Problem statement:
The data below is to be written out exactly, with no pictures.

━━━

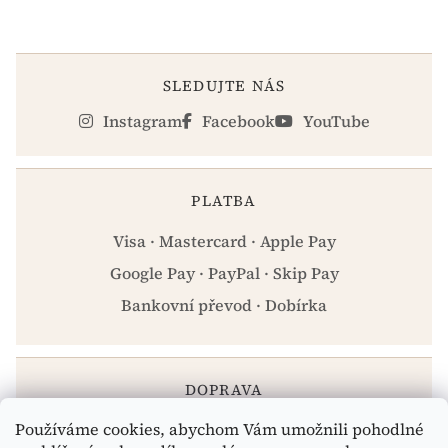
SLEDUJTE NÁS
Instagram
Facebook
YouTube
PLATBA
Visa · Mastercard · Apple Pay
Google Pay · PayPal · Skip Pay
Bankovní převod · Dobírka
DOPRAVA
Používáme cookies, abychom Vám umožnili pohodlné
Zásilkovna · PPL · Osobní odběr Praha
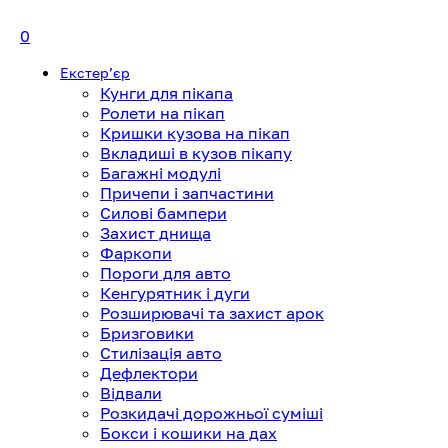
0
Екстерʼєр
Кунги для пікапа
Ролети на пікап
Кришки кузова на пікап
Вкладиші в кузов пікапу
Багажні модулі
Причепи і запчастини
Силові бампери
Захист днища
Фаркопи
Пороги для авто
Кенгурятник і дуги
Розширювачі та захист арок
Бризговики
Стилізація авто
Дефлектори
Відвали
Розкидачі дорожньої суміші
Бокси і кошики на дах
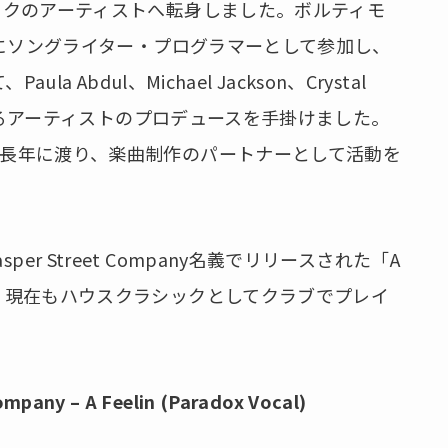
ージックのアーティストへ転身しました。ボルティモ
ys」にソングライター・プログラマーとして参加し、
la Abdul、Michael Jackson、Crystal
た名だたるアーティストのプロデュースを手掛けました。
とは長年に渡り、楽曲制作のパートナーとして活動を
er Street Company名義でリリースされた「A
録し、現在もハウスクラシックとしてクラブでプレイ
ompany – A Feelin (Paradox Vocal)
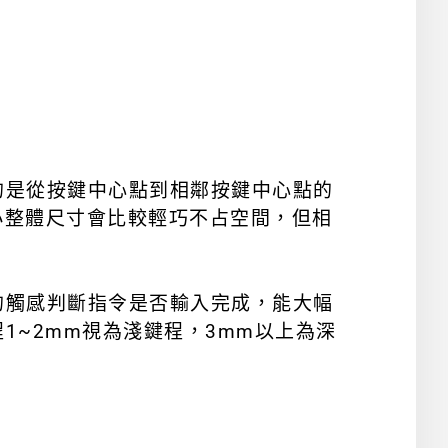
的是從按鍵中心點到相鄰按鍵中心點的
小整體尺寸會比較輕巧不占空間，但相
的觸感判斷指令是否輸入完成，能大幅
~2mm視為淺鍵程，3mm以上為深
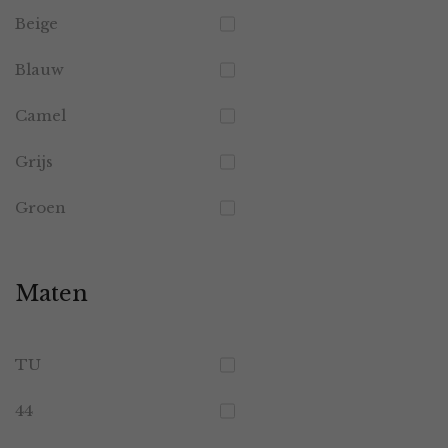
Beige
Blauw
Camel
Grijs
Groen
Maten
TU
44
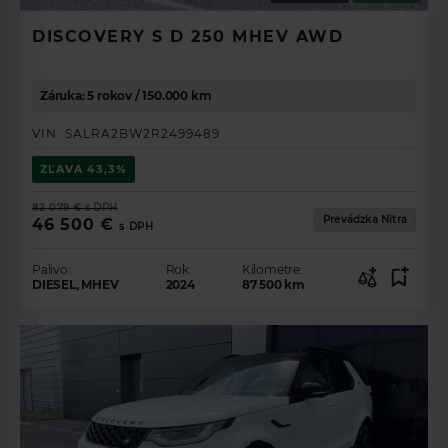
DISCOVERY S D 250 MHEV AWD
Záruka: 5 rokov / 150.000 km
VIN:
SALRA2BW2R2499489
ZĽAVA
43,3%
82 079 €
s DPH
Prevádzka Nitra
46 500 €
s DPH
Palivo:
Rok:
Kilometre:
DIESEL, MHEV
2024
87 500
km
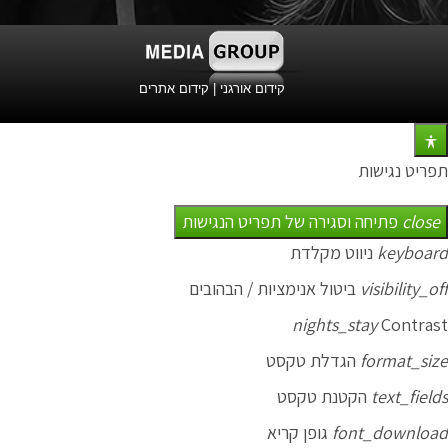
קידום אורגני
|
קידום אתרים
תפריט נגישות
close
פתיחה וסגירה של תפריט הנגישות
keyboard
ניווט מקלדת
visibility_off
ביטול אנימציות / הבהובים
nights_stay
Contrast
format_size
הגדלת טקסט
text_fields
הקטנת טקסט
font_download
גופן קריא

━━━

Response for this exercise:
SLEDUJTE NÁS
Instagram
Facebook
YouTube
PLATBA
Visa · Mastercard · Apple Pay
Google Pay · PayPal · Skip Pay
Bankovní převod · Dobírka
DOPRAVA
Používáme cookies, abychom Vám umožnili pohodlné
Zásilkovna · PPL · Osobní odběr Praha
0
Екстерʼєр
Кунги для пікапа
Ролети на пікап
Кришки кузова на пікап
Вкладиші в кузов пікапу
Багажні модулі
Причепи і запчастини
Силові бампери
Захист днища
Фаркопи
Пороги для авто
Кенгурятник і дуги
Розширювачі та захист арок
Бризговики
Стилізація авто
Дефлектори
Відвали
Розкидачі дорожньої суміші
Бокси і кошики на дах
ージックのアーティストへ転身しました。ボルティモ
ys」にソングライター・プログラマーとして参加し、
la Abdul、Michael Jackson、Crystal
た名だたるアーティストのプロデュースを手掛けました。
とは長年に渡り、楽曲制作のパートナーとして活動を
er Street Company名義でリリースされた「A
録し、現在もハウスクラシックとしてクラブでプレイ
ompany – A Feelin (Paradox Vocal)
的是從按鍵中心點到相鄰按鍵中心點的
小整體尺寸會比較輕巧不占空間，但相
的觸感判斷指令是否輸入完成，能大幅
~2mm視為淺鍵程，3mm以上為深
Beige
Blauw
Camel
Grijs
Groen
Maten
TU
44
DISCOVERY S D 250 MHEV AWD
Záruka: 5 rokov / 150.000 km
VIN:
SALRA2BW2R2499489
ZĽAVA
43,3%
82 079 €
s DPH
Prevádzka Nitra
46 500 €
s DPH
Palivo:
Rok:
Kilometre:
DIESEL, MHEV
2024
87 500
km
קידום אורגני
|
קידום אתרים
תפריט נגישות
close
פתיחה וסגירה של תפריט הנגישות
keyboard
ניווט מקלדת
visibility_off
ביטול אנימציות / הבהובים
nights_stay
Contrast
format_size
הגדלת טקסט
text_fields
הקטנת טקסט
font_download
גופן קריא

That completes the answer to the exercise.